*** Supplied data Section Begins ***
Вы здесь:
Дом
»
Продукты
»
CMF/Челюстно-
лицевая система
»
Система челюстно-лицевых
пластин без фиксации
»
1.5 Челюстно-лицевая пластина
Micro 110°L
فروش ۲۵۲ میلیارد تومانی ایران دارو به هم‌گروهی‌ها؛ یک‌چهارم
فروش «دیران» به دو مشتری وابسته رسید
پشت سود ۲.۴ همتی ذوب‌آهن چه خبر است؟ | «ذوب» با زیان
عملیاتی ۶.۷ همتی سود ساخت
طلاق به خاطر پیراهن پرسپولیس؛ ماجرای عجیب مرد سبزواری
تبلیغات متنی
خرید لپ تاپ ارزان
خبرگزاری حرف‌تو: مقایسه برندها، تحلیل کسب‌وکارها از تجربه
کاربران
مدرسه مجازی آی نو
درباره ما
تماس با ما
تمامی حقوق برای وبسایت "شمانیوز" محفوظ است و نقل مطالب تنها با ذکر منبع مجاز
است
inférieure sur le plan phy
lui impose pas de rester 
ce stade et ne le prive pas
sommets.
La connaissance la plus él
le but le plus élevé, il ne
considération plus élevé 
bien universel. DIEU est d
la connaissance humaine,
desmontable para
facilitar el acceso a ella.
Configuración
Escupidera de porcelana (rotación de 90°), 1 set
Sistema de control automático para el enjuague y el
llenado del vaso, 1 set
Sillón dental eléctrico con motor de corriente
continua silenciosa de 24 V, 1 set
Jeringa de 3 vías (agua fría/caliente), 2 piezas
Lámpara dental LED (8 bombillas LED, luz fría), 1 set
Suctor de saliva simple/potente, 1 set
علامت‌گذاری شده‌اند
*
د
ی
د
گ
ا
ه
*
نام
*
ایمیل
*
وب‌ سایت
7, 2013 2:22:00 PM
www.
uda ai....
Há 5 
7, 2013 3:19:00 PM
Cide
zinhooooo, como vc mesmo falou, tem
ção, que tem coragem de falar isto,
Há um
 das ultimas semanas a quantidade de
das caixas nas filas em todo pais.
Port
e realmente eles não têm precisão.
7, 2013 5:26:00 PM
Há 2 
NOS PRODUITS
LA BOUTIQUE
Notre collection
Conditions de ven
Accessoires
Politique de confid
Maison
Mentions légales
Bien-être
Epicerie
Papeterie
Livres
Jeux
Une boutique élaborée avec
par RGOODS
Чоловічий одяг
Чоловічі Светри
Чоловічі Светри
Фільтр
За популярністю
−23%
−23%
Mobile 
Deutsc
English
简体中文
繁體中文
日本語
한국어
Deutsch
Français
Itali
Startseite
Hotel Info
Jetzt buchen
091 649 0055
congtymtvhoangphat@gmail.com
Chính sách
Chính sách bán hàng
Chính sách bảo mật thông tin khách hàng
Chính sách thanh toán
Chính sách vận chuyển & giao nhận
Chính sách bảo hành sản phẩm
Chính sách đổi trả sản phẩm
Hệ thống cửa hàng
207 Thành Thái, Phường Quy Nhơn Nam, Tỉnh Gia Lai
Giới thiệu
*** Supplied data Section Ends ***
*Exercise directions:* All of the material should be set down exactly as it reads.

*Problem solution:*
Вы здесь:
Дом
»
Продукты
»
CMF/Челюстно-
лицевая система
»
Система челюстно-лицевых
пластин без фиксации
»
1.5 Челюстно-лицевая пластина
Micro 110°L
فروش ۲۵۲ میلیارد تومانی ایران دارو به هم‌گروهی‌ها؛ یک‌چهارم
فروش «دیران» به دو مشتری وابسته رسید
پشت سود ۲.۴ همتی ذوب‌آهن چه خبر است؟ | «ذوب» با زیان
عملیاتی ۶.۷ همتی سود ساخت
طلاق به خاطر پیراهن پرسپولیس؛ ماجرای عجیب مرد سبزواری
تبلیغات متنی
خرید لپ تاپ ارزان
خبرگزاری حرف‌تو: مقایسه برندها، تحلیل کسب‌وکارها از تجربه
کاربران
مدرسه مجازی آی نو
درباره ما
تماس با ما
تمامی حقوق برای وبسایت "شمانیوز" محفوظ است و نقل مطالب تنها با ذکر منبع مجاز
است
inférieure sur le plan phy
lui impose pas de rester 
ce stade et ne le prive pas
sommets.
La connaissance la plus él
le but le plus élevé, il ne
considération plus élevé 
bien universel. DIEU est d
la connaissance humaine,
desmontable para
facilitar el acceso a ella.
Configuración
Escupidera de porcelana (rotación de 90°), 1 set
Sistema de control automático para el enjuague y el
llenado del vaso, 1 set
Sillón dental eléctrico con motor de corriente
continua silenciosa de 24 V, 1 set
Jeringa de 3 vías (agua fría/caliente), 2 piezas
Lámpara dental LED (8 bombillas LED, luz fría), 1 set
Suctor de saliva simple/potente, 1 set
علامت‌گذاری شده‌اند
*
د
ی
د
گ
ا
ه
*
نام
*
ایمیل
*
وب‌ سایت
7, 2013 2:22:00 PM
www.
uda ai....
Há 5 
7, 2013 3:19:00 PM
Cide
zinhooooo, como vc mesmo falou, tem
ção, que tem coragem de falar isto,
Há um
 das ultimas semanas a quantidade de
das caixas nas filas em todo pais.
Port
e realmente eles não têm precisão.
7, 2013 5:26:00 PM
Há 2 
NOS PRODUITS
LA BOUTIQUE
Notre collection
Conditions de ven
Accessoires
Politique de confid
Maison
Mentions légales
Bien-être
Epicerie
Papeterie
Livres
Jeux
Une boutique élaborée avec
par RGOODS
Чоловічий одяг
Чоловічі Светри
Чоловічі Светри
Фільтр
За популярністю
−23%
−23%
Mobile 
Deutsc
English
简体中文
繁體中文
日本語
한국어
Deutsch
Français
Itali
Startseite
Hotel Info
Jetzt buchen
091 649 0055
congtymtvhoangphat@gmail.com
Chính sách
Chính sách bán hàng
Chính sách bảo mật thông tin khách hàng
Chính sách thanh toán
Chính sách vận chuyển & giao nhận
Chính sách bảo hành sản phẩm
Chính sách đổi trả sản phẩm
Hệ thống cửa hàng
207 Thành Thái, Phường Quy Nhơn Nam, Tỉnh Gia Lai
Giới thiệu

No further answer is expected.